I think using varlink would be the best.
Thank you for your opinions. Varlink seems to be a good fit so far. But i am sorry to say: it almost feels like having a daemon :-)
Sometimes i face some strange deadlock situations when accessing a container immediately after creating and starting it (all done in the same varlink session).
I will try to get a reproducable test to file a bug. I am pretty sure it happens when GetContainer is used but less often while inspecting a container and almost never when using a simple PS. The deadlock is only solvable by killing/restarting the systemd-podman also another interactively used podman locks up in this situation.
Would be very interested to look at that if you can get us a reproducer - deadlocks are high priority to fix
@yishan-lin @mheon @towe75 What is the latest on this issue?
We've tracked the mentioned deadlock into c/storage. I believe @baude is still debugging.
Well, coming back to the actual topic of this issue: as stated, i built a varlink based prototype as POC.
Recently i spend a few hours and did the same thing without varlink, linking libpodman directly (using go 1.12, go.mod).
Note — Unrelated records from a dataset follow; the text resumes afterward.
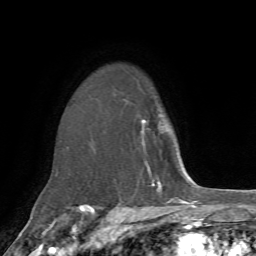
Breast MRI, one axial slice; position 51 of 72 along the scan axis; cropped to one breast; dynamic contrast-enhanced series, time point 2 of 7 at this slice position (early post-contrast); 1.5 T; TE 4.2 ms, TR 8.7 ms; 2.2 mm slice thickness; 256 × 256 image matrix, field of view 180 × 180 mm. Female patient.
Structures marked on this image (semi-automatic segmentation, software-assisted and operator-edited):
- enhancing-tissue mask used for the functional tumour volume (all voxels passing the contrast-enhancement thresholds inside the analysis volume; usually the tumour): box from (x=142, y=119) to (x=145, y=132) px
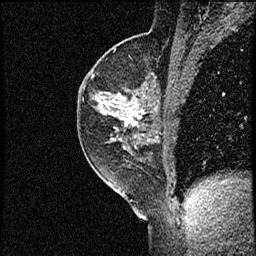
Breast MRI (dynamic contrast-enhanced), one sagittal slice; dynamic contrast-enhanced study with each time point stored as its own series, time point 2 of 3 at this slice position (early post-contrast, ordered by acquisition time); 1.5 T; TE 4.2 ms, TR 17.3 ms; 2 mm slice thickness; 256 × 256 image matrix, field of view 200 × 200 mm. Female patient. From the clinical record (not read from this slice): setting: breast cancer imaged before/during neoadjuvant chemotherapy; receptor status: HER2-positive.
Annotated regions visible in this slice (semi-automatically segmented with operator editing):
- analysis volume of interest (the breast-tissue region the enhancement analysis was run in; not a lesion): bounding box (x1, y1, x2, y2) in pixels: (77, 50, 156, 155)
- tumour enhancement mask (voxels above the 100 % enhancement threshold inside the analysis volume of interest): (100, 93, 146, 126)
Although it works, development experience was rather bad. I had to dig a lot in libpod's source code to learn how things fit together. Also lack of "clickable" godoc.org reference felt strange. I understand that using podman as a library is not yet your first priority, so no offense here. Possibly a new facade layer with a simpler to use interface can improve the situation in a later version.
Overal, your varlink interface seems ATM to be the better fit in terms of effort and maintenance.
I might invest a bit more time and try to spawn a varlink podman directly from the plugin instead of poking the systemd managed socket, like mentioned above.
This issue had no activity for 30 days. In the absence of activity or the "do-not-close" label, the issue will be automatically closed within 7 days.
@mheon @baude What should we do with this one?
@rhatdan for sure it is not your primary goal to become fully nomad compatible. People will find this issue/thread even if it's closed and perhapts they stumble upon my POC. Also i plan to improve this plugin in my spare time, although i did not get a lot of feedback yet. A interesting experiment will be to map nomad groups to podman pods, in example.
To sumarize: i would close this issue.
Overal, your varlink interface seems ATM to be the better fit in terms of effort and maintenance.
This is rather ironic, and it was the same conclusion that I came to with podman-machine as well...
Most helpful comment
I published a systemd/varlink based proof of concept to https://github.com/pascomnet/nomad-driver-podman. There is of course no release yet but you can download the binary from the linked circleci build or just compile it yourself. Featureset is very limited but it's some start, also it lacks tests so far.